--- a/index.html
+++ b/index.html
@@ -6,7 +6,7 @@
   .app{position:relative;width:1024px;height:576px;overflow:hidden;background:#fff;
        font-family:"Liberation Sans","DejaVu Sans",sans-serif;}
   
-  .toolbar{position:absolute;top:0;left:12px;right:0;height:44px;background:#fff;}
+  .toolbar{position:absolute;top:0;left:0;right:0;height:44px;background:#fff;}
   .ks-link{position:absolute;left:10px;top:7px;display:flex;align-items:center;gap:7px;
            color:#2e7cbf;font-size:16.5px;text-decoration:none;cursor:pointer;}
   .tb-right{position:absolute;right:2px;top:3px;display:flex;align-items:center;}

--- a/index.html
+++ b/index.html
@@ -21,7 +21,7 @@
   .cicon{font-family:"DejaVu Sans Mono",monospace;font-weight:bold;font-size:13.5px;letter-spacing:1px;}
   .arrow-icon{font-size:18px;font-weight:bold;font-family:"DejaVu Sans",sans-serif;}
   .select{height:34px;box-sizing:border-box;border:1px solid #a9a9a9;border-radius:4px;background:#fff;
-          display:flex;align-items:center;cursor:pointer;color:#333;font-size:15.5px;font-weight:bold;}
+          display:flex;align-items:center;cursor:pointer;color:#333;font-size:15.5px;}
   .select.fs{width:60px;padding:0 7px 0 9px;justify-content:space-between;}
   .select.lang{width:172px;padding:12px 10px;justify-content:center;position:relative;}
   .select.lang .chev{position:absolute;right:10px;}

........

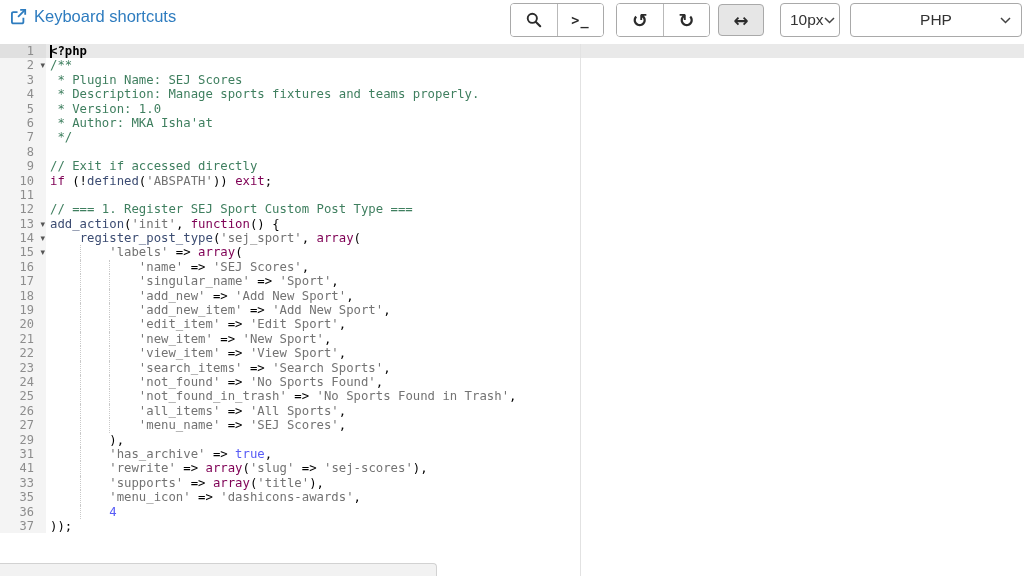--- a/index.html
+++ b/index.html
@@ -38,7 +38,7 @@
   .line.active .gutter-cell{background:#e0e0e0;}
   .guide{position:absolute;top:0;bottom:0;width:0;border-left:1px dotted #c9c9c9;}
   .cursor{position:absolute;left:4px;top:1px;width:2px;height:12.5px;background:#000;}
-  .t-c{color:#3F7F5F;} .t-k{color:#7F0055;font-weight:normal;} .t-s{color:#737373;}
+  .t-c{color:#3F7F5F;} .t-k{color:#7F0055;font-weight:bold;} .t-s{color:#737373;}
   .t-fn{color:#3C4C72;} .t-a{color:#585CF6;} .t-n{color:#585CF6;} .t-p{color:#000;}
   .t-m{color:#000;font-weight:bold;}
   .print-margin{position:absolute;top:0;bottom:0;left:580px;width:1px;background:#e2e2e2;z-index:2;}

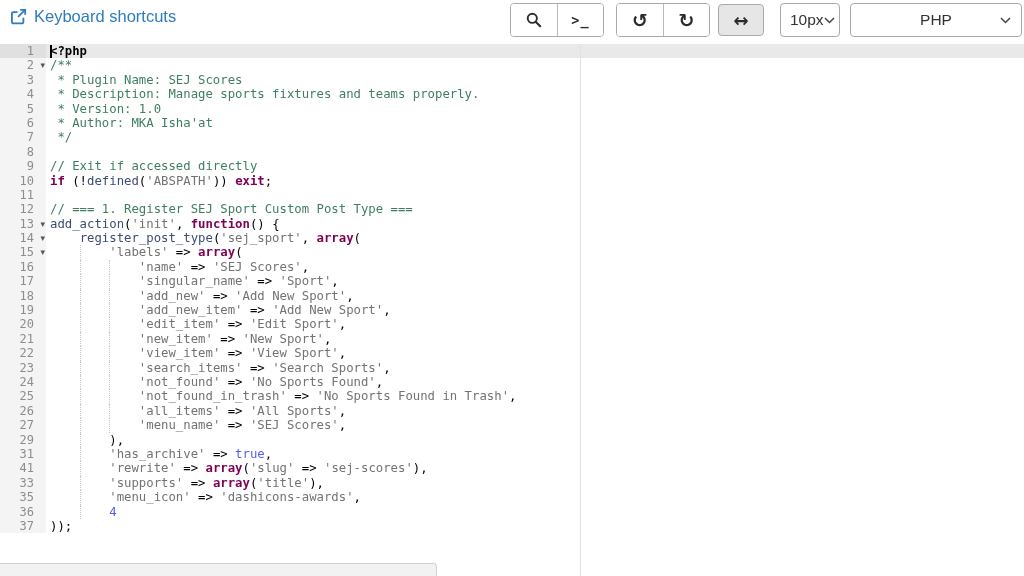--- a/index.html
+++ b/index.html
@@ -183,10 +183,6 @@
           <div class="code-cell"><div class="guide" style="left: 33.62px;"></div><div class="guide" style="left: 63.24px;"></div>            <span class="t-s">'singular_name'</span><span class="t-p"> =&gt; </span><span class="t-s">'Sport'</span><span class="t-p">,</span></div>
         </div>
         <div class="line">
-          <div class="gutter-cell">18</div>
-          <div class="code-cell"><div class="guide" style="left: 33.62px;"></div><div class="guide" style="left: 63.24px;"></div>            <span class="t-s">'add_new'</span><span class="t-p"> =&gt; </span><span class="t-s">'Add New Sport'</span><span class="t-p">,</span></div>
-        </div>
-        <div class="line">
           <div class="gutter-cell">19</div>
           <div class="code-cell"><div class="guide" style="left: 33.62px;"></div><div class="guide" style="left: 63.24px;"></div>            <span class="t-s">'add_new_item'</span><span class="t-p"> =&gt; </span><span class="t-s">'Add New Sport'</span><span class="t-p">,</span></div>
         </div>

........

## [Problem description]
All lines of the entries above where "height" turns up should be reported.

## [Solution]
   .app{position:relative;width:1024px;height:576px;overflow:hidden;background:#fff;
-  .toolbar{position:absolute;top:0;left:12px;right:0;height:44px;background:#fff;}
+  .toolbar{position:absolute;top:0;left:0;right:0;height:44px;background:#fff;}
   .select{height:34px;box-sizing:border-box;border:1px solid #a9a9a9;border-radius:4px;background:#fff;
   .cursor{position:absolute;left:4px;top:1px;width:2px;height:12.5px;background:#000;}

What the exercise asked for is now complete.